Why Use Credit Spreads?

Option selling can be a very profitable thing especially when you sell options using credit spreads. But many investors go about it the wrong way.

There are a number of people who try to sell naked options on a stock. And if you do not know what that is it is simply selling an option on a stock.

Say you expect the market will go down, or at least not go higher in the short term. You can still profit from it by selling calls. The problem is many people will just sell a single call option and wait for it to expire.

Way to risky, I never sell naked calls. Let's say we sell the $ 80 call on a stock for $ 2. We may have made $ 2 entering the trade, but if the stock shoots up all of a sudden the amount we could possibly lose in unlimited because there is no limit to how much a stock can go up.

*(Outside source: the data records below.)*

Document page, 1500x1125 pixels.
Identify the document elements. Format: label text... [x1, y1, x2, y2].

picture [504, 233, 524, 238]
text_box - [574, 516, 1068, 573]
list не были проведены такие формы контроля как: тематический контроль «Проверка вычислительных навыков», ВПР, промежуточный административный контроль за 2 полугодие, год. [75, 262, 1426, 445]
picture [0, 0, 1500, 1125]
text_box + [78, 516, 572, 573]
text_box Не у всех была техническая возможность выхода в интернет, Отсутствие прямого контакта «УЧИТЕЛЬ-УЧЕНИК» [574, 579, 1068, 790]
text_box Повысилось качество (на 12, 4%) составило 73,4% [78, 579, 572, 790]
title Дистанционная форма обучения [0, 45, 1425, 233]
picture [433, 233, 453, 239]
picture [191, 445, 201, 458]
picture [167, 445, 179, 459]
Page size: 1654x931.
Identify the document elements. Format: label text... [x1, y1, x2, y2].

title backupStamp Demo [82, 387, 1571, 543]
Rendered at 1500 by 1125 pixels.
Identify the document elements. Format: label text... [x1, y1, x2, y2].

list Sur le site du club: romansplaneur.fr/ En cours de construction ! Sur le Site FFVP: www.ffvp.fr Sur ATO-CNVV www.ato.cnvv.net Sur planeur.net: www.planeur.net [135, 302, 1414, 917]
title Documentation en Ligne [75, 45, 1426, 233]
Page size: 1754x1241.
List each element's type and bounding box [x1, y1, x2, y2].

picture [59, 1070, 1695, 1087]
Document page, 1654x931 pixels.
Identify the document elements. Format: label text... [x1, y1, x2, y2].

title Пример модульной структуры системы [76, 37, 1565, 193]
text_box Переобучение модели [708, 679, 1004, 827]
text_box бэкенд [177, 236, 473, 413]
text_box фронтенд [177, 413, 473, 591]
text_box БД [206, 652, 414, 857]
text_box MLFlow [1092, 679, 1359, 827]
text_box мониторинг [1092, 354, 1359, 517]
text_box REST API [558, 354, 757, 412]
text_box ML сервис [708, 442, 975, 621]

Now if we turn this into a credit spread we can still profit but we would limit our risk, just in case the worst case scenario happens. Instead of only selling the $ 80 call for $ 2 we can also buy the $ 85 call for say $ 1.

We have limited our profit to $ 1 because we spend some of the profit buying another call, but in return we have just limited out risk. Now if the stock shoots up to infinity the most we would ever have to buy it at is $ 85.

Now that is not saying that we would not get out before we hit our max loss. If the trade starts turning against you it is a good idea to exit it early. But if the worst case scenario does happen it is nice to know that your account will not go under.